Kerans is eventually saved from the machetes by the unexpected return of Colonel Riggs, along with his “dour conscientious Scotsman called McCready”, a troop of unnamed soldiers and weaponry. Within hours, though, Kerans has himself determined that the lagoons should be returned to leave alone the flooded cities and their secrets – basically, undo Strangman’s work and looting project. Whilst he does manage to blow up the walls, Colonel Riggs is not happy and shoots at Kerans injuring him in the leg. Kerans escapes, says farewell to Beatrice and achieves a getaway south (into the heat and storms). It is here that he is reunited with Hardman to reflect on a return to a world from the past – the primeval soup, effectively.
Shanghai
Most novelists draw on their own experience, at least for their first novel – as this was for Ballard. Ballard’s experience was one of 3 years in an Japanese internment camp and the huge floods that came down the Yangtse River. Ballard had a background in science – he was an editor of a scientific journal. He had also been a medical student practised in cutting up cadavers. So the extraordinary science behind the solar storms that precipitated his climate change made sense. The descriptions of the lagoons and their unfriendly inhabitants may be grounded in that, too.
Meaning
I have to admit, this is my first JG Ballard novel. Well, not quite. I read Crash many years ago, and I remember none of it! What I might be able to say is that Ballard has a particular view of human nature. Whether it be de-civilisation or sexual pleasure derived from road accidents. There is a sense of existentialism. None of the characters in The Drowned World seem overly interested in making things better. They live very much in the present and are highly individualistic – Beatrice with her appearance and stubbornness on the leaving question, Hardman and Bodkin, equally rejecting a flight to the North and some other kind of life, and Kerans himself finally and inexplicably leaving Beatrice with Riggs and fleeing into the abyss.
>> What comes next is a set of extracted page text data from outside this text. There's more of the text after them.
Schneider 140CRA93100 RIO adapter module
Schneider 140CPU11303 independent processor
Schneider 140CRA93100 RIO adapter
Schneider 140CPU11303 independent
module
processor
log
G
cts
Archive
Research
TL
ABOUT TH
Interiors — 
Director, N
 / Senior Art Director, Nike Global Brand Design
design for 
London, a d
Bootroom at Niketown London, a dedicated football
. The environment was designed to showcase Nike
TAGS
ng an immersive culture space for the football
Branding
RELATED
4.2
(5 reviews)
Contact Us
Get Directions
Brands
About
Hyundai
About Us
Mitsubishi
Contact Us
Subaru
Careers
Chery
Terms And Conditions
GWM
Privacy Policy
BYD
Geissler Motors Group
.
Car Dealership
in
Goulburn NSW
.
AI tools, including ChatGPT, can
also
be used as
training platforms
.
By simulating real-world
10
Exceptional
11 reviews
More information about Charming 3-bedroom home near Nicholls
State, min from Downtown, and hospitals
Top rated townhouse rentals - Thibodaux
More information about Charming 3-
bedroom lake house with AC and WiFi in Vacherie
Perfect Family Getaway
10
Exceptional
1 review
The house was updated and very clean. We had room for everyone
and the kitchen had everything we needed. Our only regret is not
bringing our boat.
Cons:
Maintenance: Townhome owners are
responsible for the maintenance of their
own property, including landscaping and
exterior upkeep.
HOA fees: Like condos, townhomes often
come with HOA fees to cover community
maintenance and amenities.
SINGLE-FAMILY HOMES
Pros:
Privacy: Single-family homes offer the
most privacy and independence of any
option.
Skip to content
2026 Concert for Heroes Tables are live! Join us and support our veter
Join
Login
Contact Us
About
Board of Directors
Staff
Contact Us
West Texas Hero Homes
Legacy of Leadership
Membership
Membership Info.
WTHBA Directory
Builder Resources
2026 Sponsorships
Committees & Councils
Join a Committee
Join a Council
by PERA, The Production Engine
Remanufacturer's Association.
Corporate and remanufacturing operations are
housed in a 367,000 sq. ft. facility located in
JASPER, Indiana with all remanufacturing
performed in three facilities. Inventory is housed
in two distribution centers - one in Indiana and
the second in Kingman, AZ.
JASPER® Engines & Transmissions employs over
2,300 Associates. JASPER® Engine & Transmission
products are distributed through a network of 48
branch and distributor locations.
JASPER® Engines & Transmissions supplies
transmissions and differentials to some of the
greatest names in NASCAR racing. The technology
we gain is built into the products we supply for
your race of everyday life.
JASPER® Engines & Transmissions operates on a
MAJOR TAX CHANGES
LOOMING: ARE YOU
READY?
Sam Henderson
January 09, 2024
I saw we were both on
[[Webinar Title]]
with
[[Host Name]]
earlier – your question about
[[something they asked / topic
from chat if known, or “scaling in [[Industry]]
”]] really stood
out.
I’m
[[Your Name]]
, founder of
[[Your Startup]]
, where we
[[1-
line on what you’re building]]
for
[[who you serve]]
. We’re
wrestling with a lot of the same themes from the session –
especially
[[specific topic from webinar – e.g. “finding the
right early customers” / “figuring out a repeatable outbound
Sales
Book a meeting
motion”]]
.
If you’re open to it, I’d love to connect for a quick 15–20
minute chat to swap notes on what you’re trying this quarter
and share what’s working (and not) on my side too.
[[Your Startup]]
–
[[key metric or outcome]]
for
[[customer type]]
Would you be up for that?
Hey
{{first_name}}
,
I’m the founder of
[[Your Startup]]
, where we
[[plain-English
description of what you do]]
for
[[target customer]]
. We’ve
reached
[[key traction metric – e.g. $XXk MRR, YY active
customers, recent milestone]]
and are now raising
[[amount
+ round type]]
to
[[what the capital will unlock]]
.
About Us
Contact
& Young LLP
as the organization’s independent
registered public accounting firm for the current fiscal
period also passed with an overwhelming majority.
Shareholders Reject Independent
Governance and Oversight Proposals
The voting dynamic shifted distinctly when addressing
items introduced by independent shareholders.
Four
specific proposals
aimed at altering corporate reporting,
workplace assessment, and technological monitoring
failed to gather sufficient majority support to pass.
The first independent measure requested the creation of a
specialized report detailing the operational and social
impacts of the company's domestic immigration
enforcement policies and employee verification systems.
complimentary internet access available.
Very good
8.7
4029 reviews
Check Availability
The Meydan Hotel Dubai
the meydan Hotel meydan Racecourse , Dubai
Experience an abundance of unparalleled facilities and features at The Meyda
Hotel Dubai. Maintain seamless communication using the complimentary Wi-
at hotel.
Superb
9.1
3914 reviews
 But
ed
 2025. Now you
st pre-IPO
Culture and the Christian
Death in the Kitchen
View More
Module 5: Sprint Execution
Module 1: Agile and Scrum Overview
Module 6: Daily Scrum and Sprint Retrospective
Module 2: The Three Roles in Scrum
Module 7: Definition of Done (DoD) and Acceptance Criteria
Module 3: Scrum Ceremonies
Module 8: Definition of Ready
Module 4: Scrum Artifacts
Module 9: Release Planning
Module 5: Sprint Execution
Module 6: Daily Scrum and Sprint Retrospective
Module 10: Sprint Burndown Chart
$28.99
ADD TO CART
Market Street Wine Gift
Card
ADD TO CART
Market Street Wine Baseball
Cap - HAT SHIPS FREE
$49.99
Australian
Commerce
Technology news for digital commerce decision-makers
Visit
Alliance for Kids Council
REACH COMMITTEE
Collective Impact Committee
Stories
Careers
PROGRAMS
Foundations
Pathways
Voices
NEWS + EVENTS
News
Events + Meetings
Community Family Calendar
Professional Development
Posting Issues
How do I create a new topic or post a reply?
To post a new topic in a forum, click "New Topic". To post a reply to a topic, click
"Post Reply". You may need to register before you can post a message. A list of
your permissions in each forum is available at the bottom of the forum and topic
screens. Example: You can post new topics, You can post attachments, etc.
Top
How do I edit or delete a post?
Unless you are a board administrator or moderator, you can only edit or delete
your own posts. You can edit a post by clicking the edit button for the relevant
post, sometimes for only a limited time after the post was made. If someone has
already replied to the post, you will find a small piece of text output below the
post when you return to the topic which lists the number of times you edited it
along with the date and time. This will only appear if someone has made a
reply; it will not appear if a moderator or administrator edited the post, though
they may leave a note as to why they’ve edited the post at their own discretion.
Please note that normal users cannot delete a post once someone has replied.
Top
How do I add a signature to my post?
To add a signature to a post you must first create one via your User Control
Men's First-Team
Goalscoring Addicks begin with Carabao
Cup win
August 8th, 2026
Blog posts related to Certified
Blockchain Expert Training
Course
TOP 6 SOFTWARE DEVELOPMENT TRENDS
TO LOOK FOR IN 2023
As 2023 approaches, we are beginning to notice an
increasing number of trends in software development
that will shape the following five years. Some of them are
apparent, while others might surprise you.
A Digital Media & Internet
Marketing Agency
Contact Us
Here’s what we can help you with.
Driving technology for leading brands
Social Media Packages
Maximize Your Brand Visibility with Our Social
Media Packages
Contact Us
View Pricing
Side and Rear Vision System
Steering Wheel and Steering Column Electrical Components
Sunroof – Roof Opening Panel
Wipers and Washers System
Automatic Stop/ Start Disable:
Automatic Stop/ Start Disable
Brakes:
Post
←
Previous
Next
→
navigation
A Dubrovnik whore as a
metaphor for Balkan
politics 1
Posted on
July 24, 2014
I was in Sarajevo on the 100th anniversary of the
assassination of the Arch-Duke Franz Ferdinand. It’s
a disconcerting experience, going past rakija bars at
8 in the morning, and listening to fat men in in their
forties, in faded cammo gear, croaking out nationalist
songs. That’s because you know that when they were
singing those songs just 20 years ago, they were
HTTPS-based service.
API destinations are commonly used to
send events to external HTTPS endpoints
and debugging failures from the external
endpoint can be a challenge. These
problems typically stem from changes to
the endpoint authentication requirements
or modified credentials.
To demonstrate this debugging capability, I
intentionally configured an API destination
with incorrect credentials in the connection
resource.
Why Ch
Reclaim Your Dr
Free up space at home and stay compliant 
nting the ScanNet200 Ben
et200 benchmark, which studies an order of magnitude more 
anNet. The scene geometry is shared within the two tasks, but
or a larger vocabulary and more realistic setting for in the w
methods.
Here is existentialism on one side, and surrealism on the other. Beatrice’s penthouse is adorned with original works of Salvador Dali, Paul Delvaux (above left, picture taken from our recent visit to Vienna’s Albertina Gallery, Landscape with Lanterns) and Max Ernst. Surrealism propels us into fantasy world with new configurations of the familiar to unnerve us and push us towards deep reflections about what we understand by reality. They have a dream-like quality. And one dream in particular is recurring (and possibly haunting) the team. Beatrice’s so-called jungle dream briefly described on page 50 where she also reassures Kerans, “[d]on’t look so stern, you’ll be dreaming them too, soon.” And so he does.
As the great sun drummed nearer, almost filling the sky itself, the dense vegetation along the limestone cliffs was flung back abruptly, to reveal the black and stone-grey heads of enormous Triassic lizards. Strutting forward to the edge of the cliffs, they began to roar together in the sun, the noise gradually mounting until it became indistinguishable from the volcanic pounding of the solar flares…As the dull pounding rose, he felt the barriers which divided his own cells from the surrounding medium dissolving, and he swam forwards, spreading outwards across the black thudding water…” (p71)
The dream – in particular Kerans joining the ranks of those suffering them – is a trigger for some form of acceptance that humanity cannot survive in this de-evolution. The Drowned World is one that is returning to one that is dominated by reptiles, best adapted to the new reality of heat, swamp and flood. It might be feasible in the North to survive. but with a declined birth rate, the prospects are not good. So what is the point?